SUPPLIED DATA =
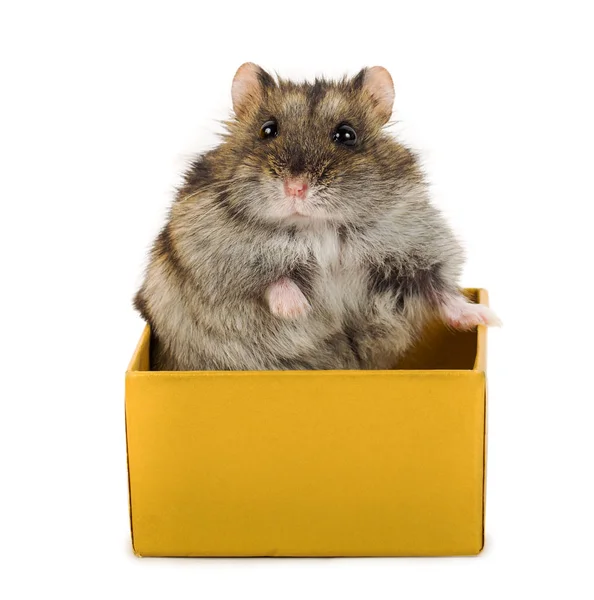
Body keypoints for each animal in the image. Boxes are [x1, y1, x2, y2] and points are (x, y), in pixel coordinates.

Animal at [134, 62, 500, 370]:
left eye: (346, 134)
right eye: (268, 130)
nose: (296, 188)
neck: (318, 227)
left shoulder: (417, 249)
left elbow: (442, 289)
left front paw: (488, 317)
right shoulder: (213, 254)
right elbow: (272, 278)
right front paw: (298, 310)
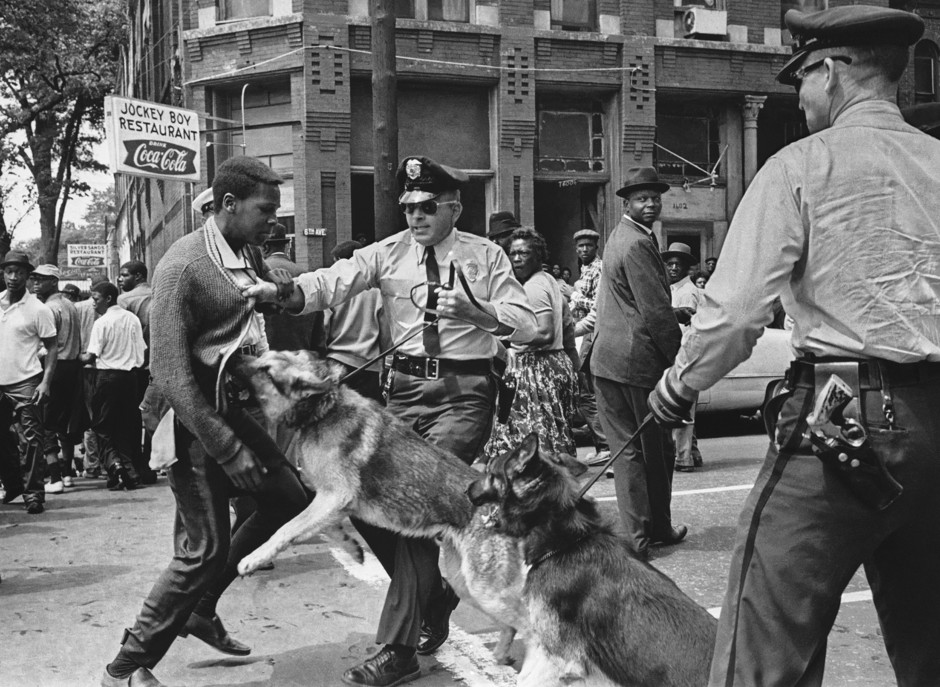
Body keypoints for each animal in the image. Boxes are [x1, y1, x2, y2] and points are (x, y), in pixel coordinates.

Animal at [232, 352, 524, 664]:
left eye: (266, 370)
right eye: (261, 358)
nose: (234, 358)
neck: (325, 408)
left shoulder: (333, 496)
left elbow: (285, 529)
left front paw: (253, 558)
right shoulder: (328, 499)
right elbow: (324, 528)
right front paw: (351, 547)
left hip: (483, 585)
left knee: (521, 618)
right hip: (464, 581)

TASK DETAILS =
Strip out the pictures and repeat the listing above exactly.

TASK RESPONSE =
Body keypoints for each animal in the image. Boxes are [x1, y1, x2, y2] and points are (x, y), in pixel coordinates.

Animal at [134, 62, 500, 370]:
left eye: (346, 134)
right eye: (268, 130)
nose: (296, 188)
neck: (318, 227)
left shoulder: (417, 249)
left elbow: (442, 289)
left front paw: (488, 317)
right shoulder: (213, 254)
right elbow: (272, 278)
right front paw: (298, 310)
Body keypoints for each animal in the image. Boxes are [x1, y1, x2, y2] and points are (x, y), in pixel coordinates.

Animal at [232, 352, 524, 664]:
left eye: (266, 370)
right eye: (261, 358)
nose: (234, 358)
neck: (325, 408)
left shoulder: (333, 496)
left elbow: (285, 529)
left front paw: (253, 558)
right shoulder: (328, 499)
right elbow: (324, 528)
right front paw: (351, 547)
left hip: (483, 585)
left knee: (521, 618)
right hip: (464, 581)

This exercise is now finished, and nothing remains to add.